*What you should do*
Exact copies of all the records below should be returned.
━━━ Data to examine ━━━
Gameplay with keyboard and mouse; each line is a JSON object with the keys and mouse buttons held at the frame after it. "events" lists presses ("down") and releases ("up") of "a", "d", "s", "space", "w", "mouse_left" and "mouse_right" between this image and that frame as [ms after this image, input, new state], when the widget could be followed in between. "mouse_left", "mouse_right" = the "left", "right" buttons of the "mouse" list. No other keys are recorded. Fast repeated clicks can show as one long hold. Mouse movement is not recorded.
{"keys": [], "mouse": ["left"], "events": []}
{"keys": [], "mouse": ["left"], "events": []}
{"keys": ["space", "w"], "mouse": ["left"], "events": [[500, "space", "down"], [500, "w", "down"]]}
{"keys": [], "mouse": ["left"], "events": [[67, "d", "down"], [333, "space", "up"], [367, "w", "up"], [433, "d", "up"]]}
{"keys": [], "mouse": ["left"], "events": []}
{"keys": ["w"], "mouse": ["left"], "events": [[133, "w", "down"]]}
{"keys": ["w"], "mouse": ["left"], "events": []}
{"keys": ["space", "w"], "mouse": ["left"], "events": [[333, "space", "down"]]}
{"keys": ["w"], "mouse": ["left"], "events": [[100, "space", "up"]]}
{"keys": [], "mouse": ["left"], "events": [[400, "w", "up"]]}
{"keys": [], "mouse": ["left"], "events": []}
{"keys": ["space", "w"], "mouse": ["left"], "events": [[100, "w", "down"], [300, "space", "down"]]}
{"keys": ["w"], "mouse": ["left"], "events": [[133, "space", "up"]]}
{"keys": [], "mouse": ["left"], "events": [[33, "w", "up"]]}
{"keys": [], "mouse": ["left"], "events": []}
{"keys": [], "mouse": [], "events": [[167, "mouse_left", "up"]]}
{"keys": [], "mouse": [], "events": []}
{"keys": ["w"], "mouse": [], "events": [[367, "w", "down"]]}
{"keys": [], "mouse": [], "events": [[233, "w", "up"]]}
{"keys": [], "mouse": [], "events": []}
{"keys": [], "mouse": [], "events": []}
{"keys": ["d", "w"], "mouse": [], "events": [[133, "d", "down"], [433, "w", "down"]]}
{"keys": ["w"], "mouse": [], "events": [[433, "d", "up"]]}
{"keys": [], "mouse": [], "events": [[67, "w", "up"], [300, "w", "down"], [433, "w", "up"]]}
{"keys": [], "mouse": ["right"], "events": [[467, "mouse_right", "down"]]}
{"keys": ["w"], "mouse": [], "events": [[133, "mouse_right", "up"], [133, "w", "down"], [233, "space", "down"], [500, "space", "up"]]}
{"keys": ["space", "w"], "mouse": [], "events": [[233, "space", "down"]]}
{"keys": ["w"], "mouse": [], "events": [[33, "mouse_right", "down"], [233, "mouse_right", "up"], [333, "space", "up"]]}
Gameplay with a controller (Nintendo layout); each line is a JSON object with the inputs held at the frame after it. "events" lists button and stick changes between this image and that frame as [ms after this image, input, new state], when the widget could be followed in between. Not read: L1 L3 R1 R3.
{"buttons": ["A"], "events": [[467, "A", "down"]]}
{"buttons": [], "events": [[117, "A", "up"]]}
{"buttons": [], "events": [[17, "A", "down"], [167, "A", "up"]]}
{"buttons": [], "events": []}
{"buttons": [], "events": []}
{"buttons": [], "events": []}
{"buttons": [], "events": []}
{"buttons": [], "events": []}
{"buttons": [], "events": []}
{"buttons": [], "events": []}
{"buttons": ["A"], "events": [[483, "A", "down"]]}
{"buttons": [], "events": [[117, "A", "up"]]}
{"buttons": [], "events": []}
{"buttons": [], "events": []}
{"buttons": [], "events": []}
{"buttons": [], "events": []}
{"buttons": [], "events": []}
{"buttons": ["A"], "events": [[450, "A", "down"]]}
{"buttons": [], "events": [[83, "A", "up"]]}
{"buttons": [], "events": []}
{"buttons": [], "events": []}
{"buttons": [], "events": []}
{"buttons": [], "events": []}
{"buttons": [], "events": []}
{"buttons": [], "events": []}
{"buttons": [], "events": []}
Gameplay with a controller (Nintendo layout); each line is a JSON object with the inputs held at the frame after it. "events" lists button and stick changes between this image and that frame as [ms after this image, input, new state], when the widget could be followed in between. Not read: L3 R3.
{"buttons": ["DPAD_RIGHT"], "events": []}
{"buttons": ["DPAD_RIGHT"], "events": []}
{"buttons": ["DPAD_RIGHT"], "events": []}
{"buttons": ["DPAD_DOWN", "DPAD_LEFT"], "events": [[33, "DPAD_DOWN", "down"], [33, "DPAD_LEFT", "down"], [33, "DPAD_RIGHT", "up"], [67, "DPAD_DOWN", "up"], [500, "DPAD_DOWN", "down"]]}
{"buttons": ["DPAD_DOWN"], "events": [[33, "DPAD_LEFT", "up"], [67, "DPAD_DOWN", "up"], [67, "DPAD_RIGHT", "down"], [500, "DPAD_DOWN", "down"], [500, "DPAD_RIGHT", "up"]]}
━━━
*Answer to the problem*
Gameplay with keyboard and mouse; each line is a JSON object with the keys and mouse buttons held at the frame after it. "events" lists presses ("down") and releases ("up") of "a", "d", "s", "space", "w", "mouse_left" and "mouse_right" between this image and that frame as [ms after this image, input, new state], when the widget could be followed in between. "mouse_left", "mouse_right" = the "left", "right" buttons of the "mouse" list. No other keys are recorded. Fast repeated clicks can show as one long hold. Mouse movement is not recorded.
{"keys": [], "mouse": ["left"], "events": []}
{"keys": [], "mouse": ["left"], "events": []}
{"keys": ["space", "w"], "mouse": ["left"], "events": [[500, "space", "down"], [500, "w", "down"]]}
{"keys": [], "mouse": ["left"], "events": [[67, "d", "down"], [333, "space", "up"], [367, "w", "up"], [433, "d", "up"]]}
{"keys": [], "mouse": ["left"], "events": []}
{"keys": ["w"], "mouse": ["left"], "events": [[133, "w", "down"]]}
{"keys": ["w"], "mouse": ["left"], "events": []}
{"keys": ["space", "w"], "mouse": ["left"], "events": [[333, "space", "down"]]}
{"keys": ["w"], "mouse": ["left"], "events": [[100, "space", "up"]]}
{"keys": [], "mouse": ["left"], "events": [[400, "w", "up"]]}
{"keys": [], "mouse": ["left"], "events": []}
{"keys": ["space", "w"], "mouse": ["left"], "events": [[100, "w", "down"], [300, "space", "down"]]}
{"keys": ["w"], "mouse": ["left"], "events": [[133, "space", "up"]]}
{"keys": [], "mouse": ["left"], "events": [[33, "w", "up"]]}
{"keys": [], "mouse": ["left"], "events": []}
{"keys": [], "mouse": [], "events": [[167, "mouse_left", "up"]]}
{"keys": [], "mouse": [], "events": []}
{"keys": ["w"], "mouse": [], "events": [[367, "w", "down"]]}
{"keys": [], "mouse": [], "events": [[233, "w", "up"]]}
{"keys": [], "mouse": [], "events": []}
{"keys": [], "mouse": [], "events": []}
{"keys": ["d", "w"], "mouse": [], "events": [[133, "d", "down"], [433, "w", "down"]]}
{"keys": ["w"], "mouse": [], "events": [[433, "d", "up"]]}
{"keys": [], "mouse": [], "events": [[67, "w", "up"], [300, "w", "down"], [433, "w", "up"]]}
{"keys": [], "mouse": ["right"], "events": [[467, "mouse_right", "down"]]}
{"keys": ["w"], "mouse": [], "events": [[133, "mouse_right", "up"], [133, "w", "down"], [233, "space", "down"], [500, "space", "up"]]}
{"keys": ["space", "w"], "mouse": [], "events": [[233, "space", "down"]]}
{"keys": ["w"], "mouse": [], "events": [[33, "mouse_right", "down"], [233, "mouse_right", "up"], [333, "space", "up"]]}
Gameplay with a controller (Nintendo layout); each line is a JSON object with the inputs held at the frame after it. "events" lists button and stick changes between this image and that frame as [ms after this image, input, new state], when the widget could be followed in between. Not read: L1 L3 R1 R3.
{"buttons": ["A"], "events": [[467, "A", "down"]]}
{"buttons": [], "events": [[117, "A", "up"]]}
{"buttons": [], "events": [[17, "A", "down"], [167, "A", "up"]]}
{"buttons": [], "events": []}
{"buttons": [], "events": []}
{"buttons": [], "events": []}
{"buttons": [], "events": []}
{"buttons": [], "events": []}
{"buttons": [], "events": []}
{"buttons": [], "events": []}
{"buttons": ["A"], "events": [[483, "A", "down"]]}
{"buttons": [], "events": [[117, "A", "up"]]}
{"buttons": [], "events": []}
{"buttons": [], "events": []}
{"buttons": [], "events": []}
{"buttons": [], "events": []}
{"buttons": [], "events": []}
{"buttons": ["A"], "events": [[450, "A", "down"]]}
{"buttons": [], "events": [[83, "A", "up"]]}
{"buttons": [], "events": []}
{"buttons": [], "events": []}
{"buttons": [], "events": []}
{"buttons": [], "events": []}
{"buttons": [], "events": []}
{"buttons": [], "events": []}
{"buttons": [], "events": []}
Gameplay with a controller (Nintendo layout); each line is a JSON object with the inputs held at the frame after it. "events" lists button and stick changes between this image and that frame as [ms after this image, input, new state], when the widget could be followed in between. Not read: L3 R3.
{"buttons": ["DPAD_RIGHT"], "events": []}
{"buttons": ["DPAD_RIGHT"], "events": []}
{"buttons": ["DPAD_RIGHT"], "events": []}
{"buttons": ["DPAD_DOWN", "DPAD_LEFT"], "events": [[33, "DPAD_DOWN", "down"], [33, "DPAD_LEFT", "down"], [33, "DPAD_RIGHT", "up"], [67, "DPAD_DOWN", "up"], [500, "DPAD_DOWN", "down"]]}
{"buttons": ["DPAD_DOWN"], "events": [[33, "DPAD_LEFT", "up"], [67, "DPAD_DOWN", "up"], [67, "DPAD_RIGHT", "down"], [500, "DPAD_DOWN", "down"], [500, "DPAD_RIGHT", "up"]]}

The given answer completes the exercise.